Activity: The following data has a line with "- **Authentication**: Password-based" and a line with "- **Task Cancellation**: Cancel". Write out exactly those lines and all the lines between them.

*** Provided entries ***

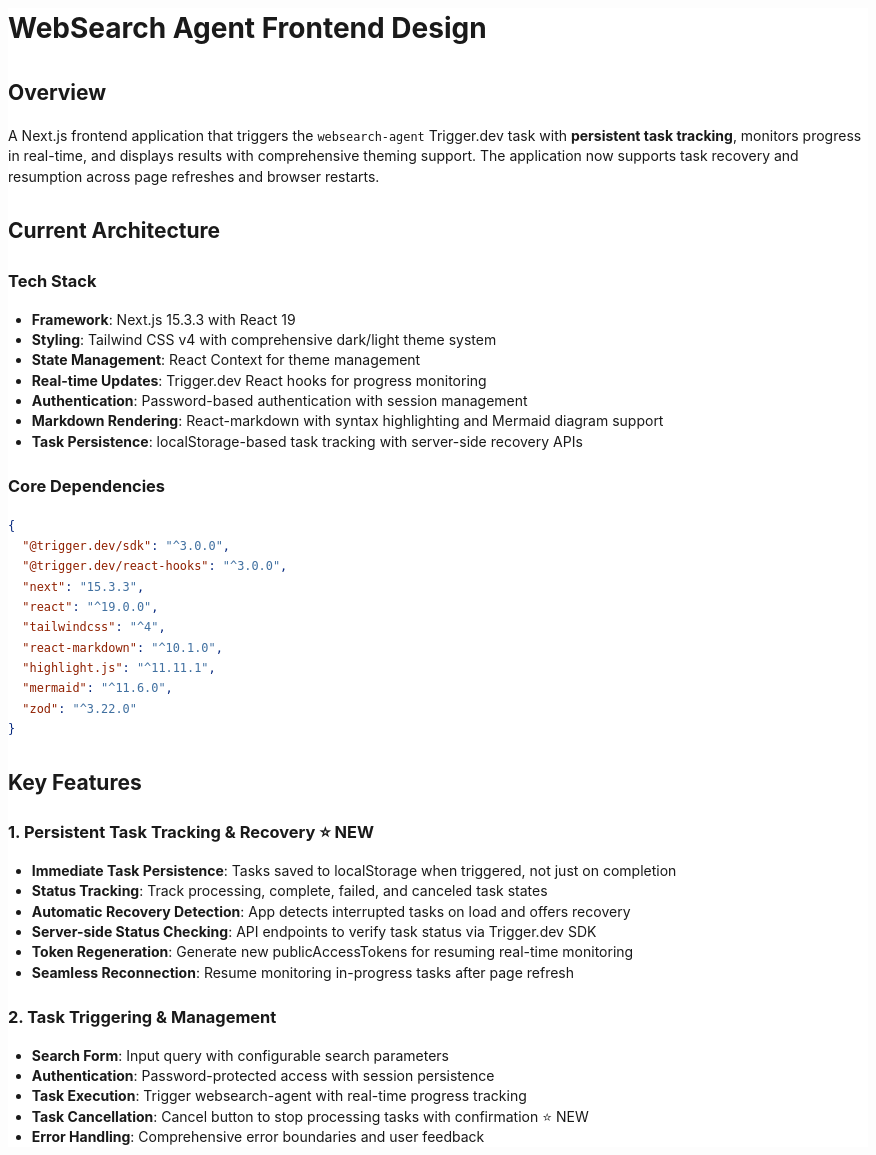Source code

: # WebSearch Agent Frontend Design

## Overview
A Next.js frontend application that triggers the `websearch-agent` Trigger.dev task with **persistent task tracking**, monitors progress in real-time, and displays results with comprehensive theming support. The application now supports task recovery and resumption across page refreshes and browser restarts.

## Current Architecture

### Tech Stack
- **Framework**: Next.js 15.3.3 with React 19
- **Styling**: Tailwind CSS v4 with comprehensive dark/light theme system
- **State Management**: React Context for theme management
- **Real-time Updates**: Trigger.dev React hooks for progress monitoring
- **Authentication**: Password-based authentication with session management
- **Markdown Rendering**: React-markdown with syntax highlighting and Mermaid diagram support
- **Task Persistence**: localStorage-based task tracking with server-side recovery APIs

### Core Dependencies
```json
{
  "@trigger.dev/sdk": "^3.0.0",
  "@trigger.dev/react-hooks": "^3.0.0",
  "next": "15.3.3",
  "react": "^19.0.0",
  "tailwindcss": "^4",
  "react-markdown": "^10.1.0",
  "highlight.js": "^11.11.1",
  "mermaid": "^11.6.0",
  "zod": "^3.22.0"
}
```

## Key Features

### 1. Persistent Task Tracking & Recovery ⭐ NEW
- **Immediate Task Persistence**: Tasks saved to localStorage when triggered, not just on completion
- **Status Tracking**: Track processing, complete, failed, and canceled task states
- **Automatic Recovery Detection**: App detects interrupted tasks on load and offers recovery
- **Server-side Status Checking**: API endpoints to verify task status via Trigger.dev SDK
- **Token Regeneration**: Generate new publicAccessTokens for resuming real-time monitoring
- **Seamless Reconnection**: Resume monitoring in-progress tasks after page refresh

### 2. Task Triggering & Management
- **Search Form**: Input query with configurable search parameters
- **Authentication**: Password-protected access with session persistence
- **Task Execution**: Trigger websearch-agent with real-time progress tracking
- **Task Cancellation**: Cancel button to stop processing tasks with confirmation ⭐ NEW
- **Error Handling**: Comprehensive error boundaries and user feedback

*** End of Provided entries ***
*** Provided entries ***

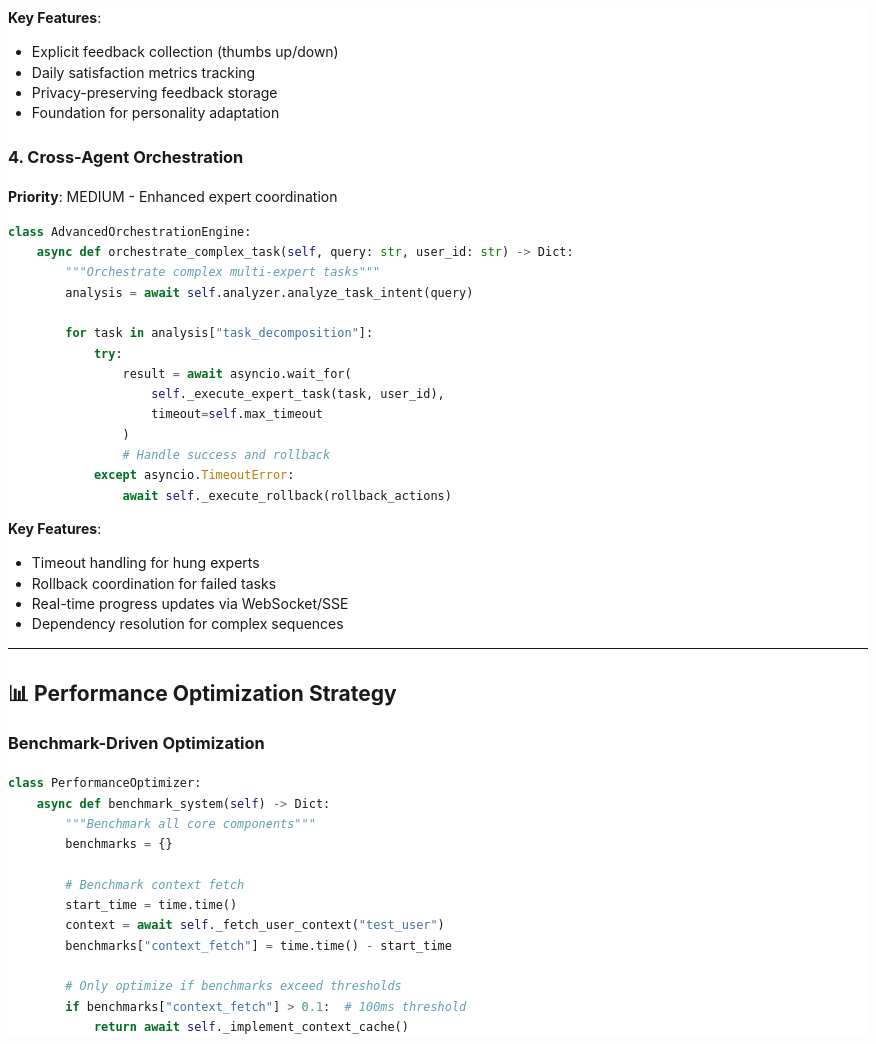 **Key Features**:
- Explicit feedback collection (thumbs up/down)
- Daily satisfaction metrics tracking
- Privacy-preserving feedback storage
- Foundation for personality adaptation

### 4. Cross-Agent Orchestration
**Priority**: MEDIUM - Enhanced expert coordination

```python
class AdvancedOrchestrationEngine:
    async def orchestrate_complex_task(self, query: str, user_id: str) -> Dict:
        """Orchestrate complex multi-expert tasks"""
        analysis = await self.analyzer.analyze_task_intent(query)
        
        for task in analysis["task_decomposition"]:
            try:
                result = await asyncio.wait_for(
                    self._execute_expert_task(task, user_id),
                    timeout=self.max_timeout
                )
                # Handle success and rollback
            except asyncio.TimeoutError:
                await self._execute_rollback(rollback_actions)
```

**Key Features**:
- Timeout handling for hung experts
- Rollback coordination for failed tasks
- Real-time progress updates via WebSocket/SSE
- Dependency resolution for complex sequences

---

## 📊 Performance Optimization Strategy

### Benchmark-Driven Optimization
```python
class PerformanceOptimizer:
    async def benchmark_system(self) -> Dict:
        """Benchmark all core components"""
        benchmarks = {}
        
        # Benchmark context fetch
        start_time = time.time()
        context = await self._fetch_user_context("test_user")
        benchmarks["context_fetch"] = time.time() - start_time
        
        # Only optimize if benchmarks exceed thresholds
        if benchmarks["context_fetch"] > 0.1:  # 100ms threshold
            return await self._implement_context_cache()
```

*** End of Provided entries ***

Solution to this problem:
- **Authentication**: Password-based authentication with session management
- **Markdown Rendering**: React-markdown with syntax highlighting and Mermaid diagram support
- **Task Persistence**: localStorage-based task tracking with server-side recovery APIs

### Core Dependencies
```json
{
  "@trigger.dev/sdk": "^3.0.0",
  "@trigger.dev/react-hooks": "^3.0.0",
  "next": "15.3.3",
  "react": "^19.0.0",
  "tailwindcss": "^4",
  "react-markdown": "^10.1.0",
  "highlight.js": "^11.11.1",
  "mermaid": "^11.6.0",
  "zod": "^3.22.0"
}
```

## Key Features

### 1. Persistent Task Tracking & Recovery ⭐ NEW
- **Immediate Task Persistence**: Tasks saved to localStorage when triggered, not just on completion
- **Status Tracking**: Track processing, complete, failed, and canceled task states
- **Automatic Recovery Detection**: App detects interrupted tasks on load and offers recovery
- **Server-side Status Checking**: API endpoints to verify task status via Trigger.dev SDK
- **Token Regeneration**: Generate new publicAccessTokens for resuming real-time monitoring
- **Seamless Reconnection**: Resume monitoring in-progress tasks after page refresh

### 2. Task Triggering & Management
- **Search Form**: Input query with configurable search parameters
- **Authentication**: Password-protected access with session persistence
- **Task Execution**: Trigger websearch-agent with real-time progress tracking
- **Task Cancellation**: Cancel button to stop processing tasks with confirmation ⭐ NEW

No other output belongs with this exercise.